*WORK REQUIRED*. Write out the text of each of these rows word for word, and leave the pictures out of your answer.

*INPUT DATA*.
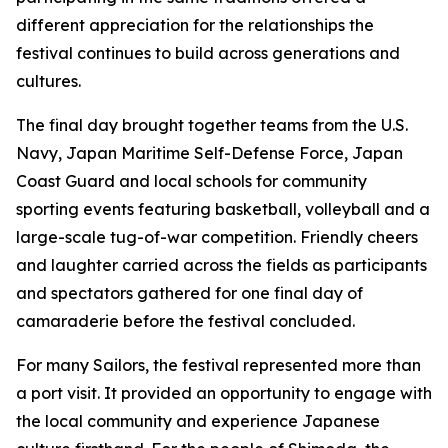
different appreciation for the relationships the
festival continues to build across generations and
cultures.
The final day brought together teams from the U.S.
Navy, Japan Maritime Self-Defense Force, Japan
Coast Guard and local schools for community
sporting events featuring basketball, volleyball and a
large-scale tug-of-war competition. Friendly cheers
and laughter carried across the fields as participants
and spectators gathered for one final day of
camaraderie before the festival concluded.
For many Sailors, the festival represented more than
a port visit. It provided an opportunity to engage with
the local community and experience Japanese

*SOLVED PROBLEM*.
different appreciation for the relationships the
festival continues to build across generations and
cultures.
The final day brought together teams from the U.S.
Navy, Japan Maritime Self-Defense Force, Japan
Coast Guard and local schools for community
sporting events featuring basketball, volleyball and a
large-scale tug-of-war competition. Friendly cheers
and laughter carried across the fields as participants
and spectators gathered for one final day of
camaraderie before the festival concluded.
For many Sailors, the festival represented more than
a port visit. It provided an opportunity to engage with
the local community and experience Japanese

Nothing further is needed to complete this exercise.